Pazzi di Juve e del suo modo ancora imperfetto di vincere
Vincere è davvero l'unica cosa che conta, soprattutto se batti l'Inter dopo aver rischiato anche di perdere. Una partita già di per sé complicata nelle sue radici e resa ancor più indecifrabile da un andamento strano per tutti e novanta i minuti. Più strano certamente di quanto accaduto prima, coi cambi, e poco dopo con il gol scaturito dall'irrazionalità a orologeria del più giovane in campo. La pazzia del risultato non tragga però in inganno perché se la Juve vorrà beneficiare degli effetti pieni di questa vittoria – ben vengano i tre punti contro una diretta antagonista - dovrà interiorizzare anche i motivi per cui ha rischiato di rimanere col cerino in mano. I bianconeri hanno vinto anche perché l'Inter non ha saputo chiudere/addormentare il match nel momento più favorevole della serata, quando per due volte in svantaggio ha avuto la forza di reagire e addirittura di ribaltare il risultato. La Juve si è difesa troppo bassa, destabilizzata dalla mancanza di veri punti di raccordo in mezzo al campo e di quegli esterni, Cambiaso e Conceicao nella circostanza, capaci di cambiare passo e di aiutare la squadra ad alzarsi. Senza dimenticare, poi, che la bassa incisività di Koopmeiners e l'impiego di una sola punta, bagnano abbondantemente le polveri del reparto offensivo. Ha ragione Chivu quando dice che la sua squadra deve imparare a riconoscere le diverse fasi della partita, e gli fa da sponda Tudor ammettendo di aver giocato una partita “sporca” e ripulita dai subentrati.

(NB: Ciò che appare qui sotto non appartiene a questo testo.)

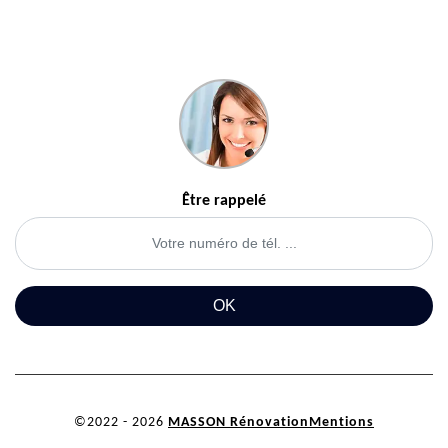
Être rappelé
©2022 - 2026
MASSON Rénovation
Mentions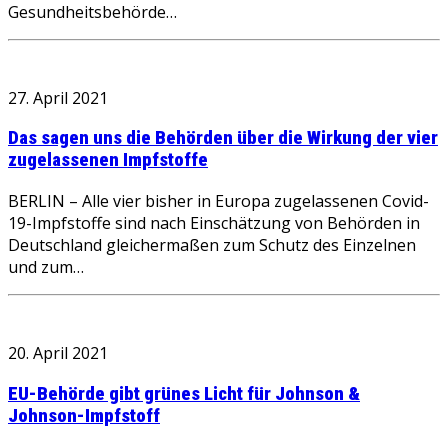
Gesundheitsbehörde…
27. April 2021
Das sagen uns die Behörden über die Wirkung der vier
zugelassenen Impfstoffe
BERLIN – Alle vier bisher in Europa zugelassenen Covid-
19-Impfstoffe sind nach Einschätzung von Behörden in
Deutschland gleichermaßen zum Schutz des Einzelnen
und zum…
20. April 2021
EU-Behörde gibt grünes Licht für Johnson &
Johnson-Impfstoff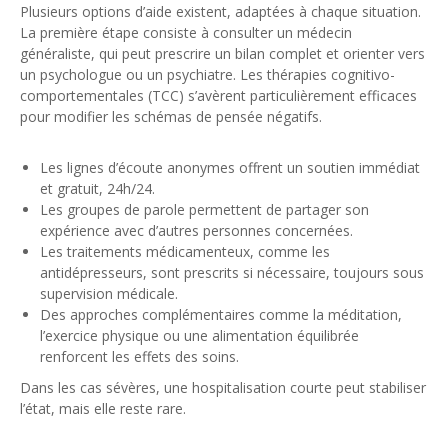
Plusieurs options d’aide existent, adaptées à chaque situation.
La première étape consiste à consulter un médecin
généraliste, qui peut prescrire un bilan complet et orienter vers
un psychologue ou un psychiatre. Les thérapies cognitivo-
comportementales (TCC) s’avèrent particulièrement efficaces
pour modifier les schémas de pensée négatifs.
Les lignes d’écoute anonymes offrent un soutien immédiat
et gratuit, 24h/24.
Les groupes de parole permettent de partager son
expérience avec d’autres personnes concernées.
Les traitements médicamenteux, comme les
antidépresseurs, sont prescrits si nécessaire, toujours sous
supervision médicale.
Des approches complémentaires comme la méditation,
l’exercice physique ou une alimentation équilibrée
renforcent les effets des soins.
Dans les cas sévères, une hospitalisation courte peut stabiliser
l’état, mais elle reste rare.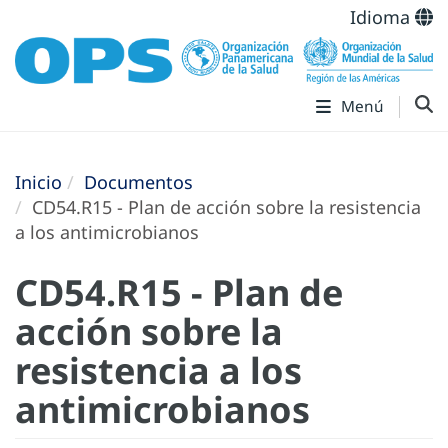
Idioma
Menú
Inicio
Documentos
CD54.R15 - Plan de acción sobre la resistencia
a los antimicrobianos
CD54.R15 - Plan de
acción sobre la
resistencia a los
antimicrobianos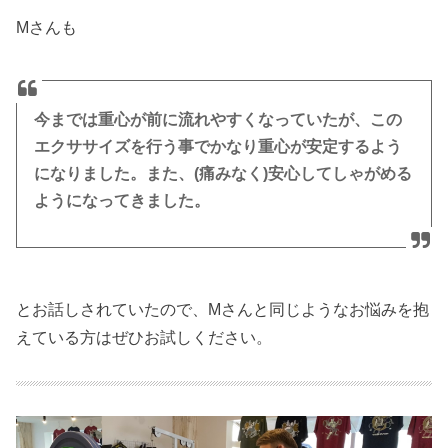
Mさんも
今までは重心が前に流れやすくなっていたが、この
エクササイズを行う事でかなり重心が安定するよう
になりました。また、(痛みなく)安心してしゃがめる
ようになってきました。
とお話しされていたので、Mさんと同じようなお悩みを抱
えている方はぜひお試しください。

Cambi – I cambi, alla luce del risultato, hanno dato ragione alle scelte di Tudor, ma chi era allo Stadium e di sicuro anche davanti alla tv, avrà avuto la sensazione che questa volta è stata la dea bendata - negli ultimi minuti - a dargli una mano, al pari delle due un po' arrugginite dello svizzero Sommer. La Juve ha capito che stava buttando all'aria una vittoria, e ad un certo punto anche il semplice pareggio, e ha sfruttato l'orgoglio di Jose Mario e la voglia di affermazione di Adzic. Non meno di quella dei due neo attaccanti, Openda e David, capaci di agitare la difesa nerazzurra con continui cambi di posizione. Pochi minuti in cui però è scattata la follia del gruppo che ha portato al successo: dai gol fotocopia dei fratelli Thuram fino alla sassata di Adzic, la bella copia di un ancora evanescente Koopmeiners. L'urlo dello Stadium ha lanciato tutti nello spazio, ma i piedi devono tornare velocemente per terra. Per ballare la musichetta della Champions serve infatti andare a tempo e senza sbavature. Ricominciando magari dagli ultimi quindici minuti di partita e dai suoi protagonisti, nell'ordine Kelly, Yldiz, Thuram e Adzic. Perché non titolari col Borussia assieme a Openda e David? Forse capiremo che è anche una questione di numero di attaccanti. Almeno fino a quando non avremo due frecce affidabili sugli esterni.